As we witness a process of global warming, forest and field fires have become a danger for society, nature, and our planet as a whole in every part of the world. From the Mediterranean to the Australian coasts, from Siberia to the Amazon, every year thousand of hectares of forest and thousands of animals are helplessly burning, villages are becoming inhabitable and people who try to fight the fires are losing their lives due to lack of resources and means to stop them. The governments, with their unwillingness and ignorance, are responsible for this.
Tragedies like these have become routine due to the destruction of whole ecosystems and the global balance of nature. Still, in Kurdistan, the situation has gone beyond this. The Turkish state is using the burning of forests and the destruction of nature as a tactic of warfare against the people of the region. The Kurds, but also the Arabic and Christian populations in the region of Mesopotamia* are trying to create attempts of local democracies and autonomy, for which the Democratic Autonomous Administration of North-East Syria is only one example. In North Kurdistan (in Turkey) the elections of municipalities have strengthened the civil society once again and also in South Kurdistan and Iraq political parties and inhabitants are not easily accepting Turkish intervention in the area.
All these factors have become severe obstacles in the Turkish state’s expansionist politics which they try to implement in the region. To overcome these obstacles, it is clear that the state decided to continue its politics of the scorched earth.
Already in the 1990s the governments of Turkey were using these genocidal politics against Kurdish guerrilla forces, burning wide areas of forest and villages, especially in the area of Botan, that lies in the border area of Turkey, Syria and Iraq.
These politics are also imposed today by the Turkish government, led by the parties AKP and MHP, but in a significantly wider area and with more subtle methods. On June 21st new attacks of these kinds occurred in the areas between Amed (Diyarbakir) and Merdîn, burning over 5,000 hectares. In these fires 15 people lost their lives, 78 were injured, and hundreds of thousands of living beings were annihilated in the fire. Over 1,000 sheep and goats were burnt to death, 200 were treated for severe burns. Countless plant-life, flowers, local herbs, ants and beehives were burned.
While the Turkish state claimed that these fires were caused by the heat, local sources stated that the fire was caused by defective electrical cables. The Turkish private company DEDAŞ, which has almost the monopoly of electricity as energy supplier in the region, is responsible for service deficiencies such as continuous power cuts, high voltage problems, lack of renewal of electricity infrastructure and neglect of the supervision of these services by the state. The company is known for neglecting reparation works, especially in Kurdish areas. “While the governate said it was a brush fire, the villagers, the first witnesses of the fire, spoke of DEDAŞ’s negligence”. It was also reported, that the state authorities were late to intervene, leaving the villagers alone with extinguishing the fire, which in turn led to multiple deaths. At the same time in the areas around the Turkish-Iraq border forest fires set by the the Turkish army have been reported, as well as deforestation. In Rojava the Turkish state and its mercenaries have been burning hectares of wheat, causing heavy damage for farmers during the harvesting season. To speak in numbers, 1,500 hectares of cultivated land and more than 18 thousand olive trees have been burned in the canton of Manbij alone. Massive damage was also caused both to nature and civilians by the burning of fields by Turkish Military forces in the canton of Cizire.

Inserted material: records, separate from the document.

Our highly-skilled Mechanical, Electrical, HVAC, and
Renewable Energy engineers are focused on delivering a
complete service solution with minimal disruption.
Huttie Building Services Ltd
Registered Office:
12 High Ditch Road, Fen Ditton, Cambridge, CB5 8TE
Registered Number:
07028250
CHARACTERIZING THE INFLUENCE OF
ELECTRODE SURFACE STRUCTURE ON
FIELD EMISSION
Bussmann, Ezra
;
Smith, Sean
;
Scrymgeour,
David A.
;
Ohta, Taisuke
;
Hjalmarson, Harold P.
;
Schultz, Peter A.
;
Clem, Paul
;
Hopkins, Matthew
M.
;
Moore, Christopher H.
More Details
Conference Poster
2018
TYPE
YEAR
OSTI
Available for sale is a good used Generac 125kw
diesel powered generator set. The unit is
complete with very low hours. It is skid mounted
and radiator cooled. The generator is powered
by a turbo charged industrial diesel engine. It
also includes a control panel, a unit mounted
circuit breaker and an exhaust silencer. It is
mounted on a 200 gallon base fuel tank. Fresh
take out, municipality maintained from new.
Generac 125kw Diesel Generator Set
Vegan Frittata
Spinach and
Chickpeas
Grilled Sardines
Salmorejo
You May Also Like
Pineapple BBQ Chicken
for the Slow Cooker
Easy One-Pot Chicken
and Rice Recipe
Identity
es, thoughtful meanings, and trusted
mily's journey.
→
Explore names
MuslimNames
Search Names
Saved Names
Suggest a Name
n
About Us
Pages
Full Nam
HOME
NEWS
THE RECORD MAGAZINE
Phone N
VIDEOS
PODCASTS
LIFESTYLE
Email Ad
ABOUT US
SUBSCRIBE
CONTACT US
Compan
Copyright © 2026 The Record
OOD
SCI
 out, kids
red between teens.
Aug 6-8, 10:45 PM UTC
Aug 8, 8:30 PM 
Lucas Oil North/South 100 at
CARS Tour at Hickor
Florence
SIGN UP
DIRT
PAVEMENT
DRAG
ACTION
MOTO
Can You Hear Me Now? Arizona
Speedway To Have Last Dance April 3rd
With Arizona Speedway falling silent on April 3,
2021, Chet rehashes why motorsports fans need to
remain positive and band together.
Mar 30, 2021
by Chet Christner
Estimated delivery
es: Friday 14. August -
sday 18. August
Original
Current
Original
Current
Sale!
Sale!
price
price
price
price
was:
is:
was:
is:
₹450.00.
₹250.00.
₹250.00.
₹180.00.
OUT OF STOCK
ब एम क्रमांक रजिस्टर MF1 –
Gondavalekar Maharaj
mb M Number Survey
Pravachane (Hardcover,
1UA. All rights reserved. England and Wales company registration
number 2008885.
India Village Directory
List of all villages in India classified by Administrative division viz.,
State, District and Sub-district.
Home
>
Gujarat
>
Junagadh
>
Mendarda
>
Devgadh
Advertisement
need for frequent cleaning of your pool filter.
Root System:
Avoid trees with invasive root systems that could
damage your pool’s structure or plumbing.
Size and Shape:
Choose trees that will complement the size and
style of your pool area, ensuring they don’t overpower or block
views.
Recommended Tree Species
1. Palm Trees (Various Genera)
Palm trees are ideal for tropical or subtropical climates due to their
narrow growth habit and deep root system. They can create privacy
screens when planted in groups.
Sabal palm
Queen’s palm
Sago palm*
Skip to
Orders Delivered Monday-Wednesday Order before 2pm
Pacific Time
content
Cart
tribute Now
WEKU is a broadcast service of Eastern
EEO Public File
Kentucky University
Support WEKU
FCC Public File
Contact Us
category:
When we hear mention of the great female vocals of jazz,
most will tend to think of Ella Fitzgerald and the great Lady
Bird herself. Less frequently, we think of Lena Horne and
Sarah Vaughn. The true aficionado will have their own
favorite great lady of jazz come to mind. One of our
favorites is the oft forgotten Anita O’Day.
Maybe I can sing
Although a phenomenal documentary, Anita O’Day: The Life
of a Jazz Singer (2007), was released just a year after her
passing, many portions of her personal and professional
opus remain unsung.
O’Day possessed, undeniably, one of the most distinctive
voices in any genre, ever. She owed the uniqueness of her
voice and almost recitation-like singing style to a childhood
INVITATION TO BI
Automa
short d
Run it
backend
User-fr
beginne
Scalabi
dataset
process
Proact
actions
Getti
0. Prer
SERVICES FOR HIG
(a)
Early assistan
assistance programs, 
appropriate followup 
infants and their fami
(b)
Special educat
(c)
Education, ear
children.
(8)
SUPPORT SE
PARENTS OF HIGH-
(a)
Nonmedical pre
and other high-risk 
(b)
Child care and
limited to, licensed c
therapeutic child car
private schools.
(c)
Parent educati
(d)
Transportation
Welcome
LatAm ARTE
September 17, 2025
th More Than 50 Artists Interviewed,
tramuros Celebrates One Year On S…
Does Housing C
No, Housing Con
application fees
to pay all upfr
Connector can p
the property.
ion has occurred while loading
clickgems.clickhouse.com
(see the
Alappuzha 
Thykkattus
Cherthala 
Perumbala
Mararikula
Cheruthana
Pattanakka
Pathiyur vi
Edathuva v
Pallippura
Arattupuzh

This way of neglecting and deliberately risking catastrophes like these are classic colonial practices, that set their goals on the destruction of livelihood and emptying out the area demographically, paving the way for the named expansionist politics. The effected mountain areas between Amed and Merdîn play a crucial role for the whole ecosystem between the Euphrates and Tigris rivers.
From the approach of the Turkish state it can be understood that the destruction of nature is going to continue under the actual AKP-MHP government and thousand year old ecosystems are being sacrificed for political interests. Not only democratic projects in the region, but survival itself is being threatened.
To avoid the worst, fast action is vital. Ecologists, environmentalists as well as animal-rights activists should recognize that the Turkish state is one of the actors in the region that is the most harmful for ecology and nature.
*Mesopotamia is a historical region of West Asia situated within the Tigris–Euphrates river system, in the northern part of the Fertile Crescent. Today, Mesopotamia is known as present-day Iraq. In the broader sense, the historical region of Mesopotamia also includes parts of present-day Iran, Turkey, Syria and Kuwait.